Please pull out each line below that contains the string "qCreatedBy".

## BEGIN

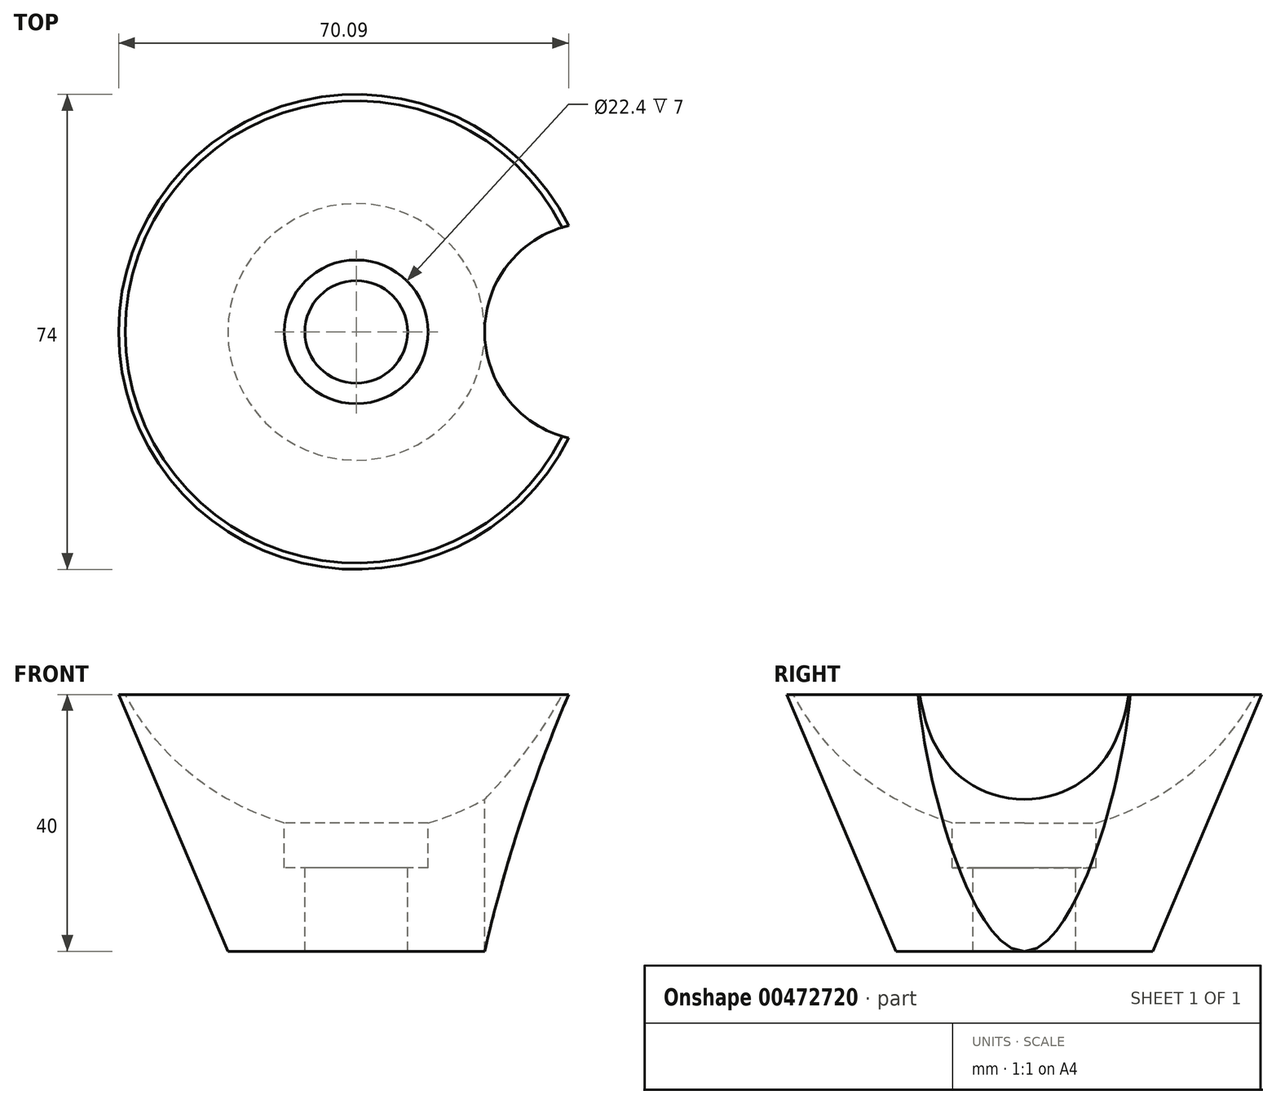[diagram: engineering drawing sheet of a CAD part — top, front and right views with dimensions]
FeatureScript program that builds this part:
annotation { "Feature Type Name" : "Feature", "Feature Type Description" : "" }
export const myFeature = defineFeature(function(context is Context, id is Id, definition is map)
    precondition{}
    {
        {
            var Q0;
            Q0=qCreatedBy(makeId("Top.planeOp"),FACE);
            var sketch = newSketch(context, id + "F0", { "sketchPlane" : qUnion([Q0])});
            skCircle(sketch, "E0", {"center": v(0, 0) * mm, "radius": 11.2 * mm});
            skCircle(sketch, "E1", {"center": v(0, 0) * mm, "radius": 20 * mm});
            skCircle(sketch, "E2", {"center": v(0, 0) * mm, "radius": 8 * mm});
            skSolve(sketch);
        }
        {
            var Q0;
            Q0=makeQuery(id+"F0.imprint","IMPRINT",FACE,{"disambiguationData":[TD([[makeQuery(id+"F0.imprint","IMPRINT",EDGE,{"derivedFrom":sQuery(id+"F0.wireOp",EDGE,"E0")}),-1.0]])]});
            var Q1;
            Q1=makeQuery(id+"F0.imprint","IMPRINT",FACE,{"disambiguationData":[TD([[makeQuery(id+"F0.imprint","IMPRINT",EDGE,{"derivedFrom":sQuery(id+"F0.wireOp",EDGE,"E0")}),1.0]])]});
            extrude(context, id + "F1", {"entities" : qUnion([Q0, Q1]), "oppositeDirection" : true, "depth" : 20 * mm});
        }
        {
            var Q0;
            Q0=makeQuery(id+"F0.imprint","IMPRINT",FACE,{"disambiguationData":[TD([[makeQuery(id+"F0.imprint","IMPRINT",EDGE,{"derivedFrom":sQuery(id+"F0.wireOp",EDGE,"E0")}),1.0]])]});
            extrude(context, id + "F2", {"entities" : qUnion([Q0]), "operationType" : NewBodyOperationType.REMOVE, "oppositeDirection" : true, "depth" : 7 * mm});
        }
        {
            var Q0;
            Q0=qCreatedBy(makeId("Front.planeOp"),FACE);
            var sketch = newSketch(context, id + "F3", { "sketchPlane" : qUnion([Q0])});
            skLineSegment(sketch, "E3.0", {"start": v(-20, 0) * mm, "end": v(20, 0) * mm, "construction": true});
            skLineSegment(sketch, "E4.0", {"start": v(-20, -20) * mm, "end": v(20, -20) * mm, "construction": true});
            skLineSegment(sketch, "E5", {"start": v(-20, -20) * mm, "end": v(-37, 20) * mm});
            skLineSegment(sketch, "E6", {"start": v(-11.2, 20) * mm, "end": v(-11.2, -20) * mm, "construction": true});
            skPoint(sketch, "E7", {"position": v(-28.5, 0) * mm});
            skLineSegment(sketch, "E8", {"start": v(-36, 20) * mm, "end": v(-37, 20) * mm});
            skLineSegment(sketch, "E9", {"start": v(-11.2, 0) * mm, "end": v(-11.2, -20) * mm});
            skLineSegment(sketch, "E10", {"start": v(-20, -20) * mm, "end": v(-11.2, -20) * mm});
            skArc(sketch, "E11", {"start": v(-36, 20) * mm, "mid": v(-25.62, 7.5) * mm, "end": v(-11.2, 0) * mm});
            skSolve(sketch);
        }
        {
            var Q0;
            Q0=makeQuery(id+"F3.imprint","IMPRINT",FACE,{"disambiguationData":[TD([[makeQuery(id+"F3.imprint","IMPRINT",EDGE,{"derivedFrom":sQuery(id+"F3.wireOp",EDGE,"E5")}),-1.0]])]});
            var Q1;
            Q1=sQuery(id+"F0.wireOp",EDGE,"E0");
            revolve(context, id + "F4", {"operationType" : NewBodyOperationType.ADD, "entities" : qUnion([Q0]), "axis" : qUnion([Q1]), "revolveType" : RevolveType.FULL});
        }
        {
            var Q0;
            Q0=makeQuery(id+"F4.opRevolve","SWEPT_FACE",FACE,{"disambiguationData":[OSD([sQuery(id+"F3.wireOp",EDGE,"E8")])]});
            var sketch = newSketch(context, id + "F5", { "sketchPlane" : qUnion([Q0])});
            skCircle(sketch, "E12.0", {"center": v(0, 0) * mm, "radius": 37 * mm, "construction": true});
            skCircle(sketch, "E13", {"center": v(37, 0) * mm, "radius": 17 * mm});
            skCircle(sketch, "E14.0", {"center": v(0, 0) * mm, "radius": 20 * mm, "construction": true});
            skSolve(sketch);
        }
        {
            var Q0;
            Q0 = qSketchRegion(id + "F5", true);
            extrude(context, id + "F6", {"entities" : qUnion([Q0]), "operationType" : NewBodyOperationType.REMOVE, "endBound" : BoundingType.THROUGH_ALL, "oppositeDirection" : true, "depth" : 25 * mm});
        }
    });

## END

• _SOLUTION FOR THIS TASK_
            Q0=qCreatedBy(makeId("Top.planeOp"),FACE);
            Q0=qCreatedBy(makeId("Front.planeOp"),FACE);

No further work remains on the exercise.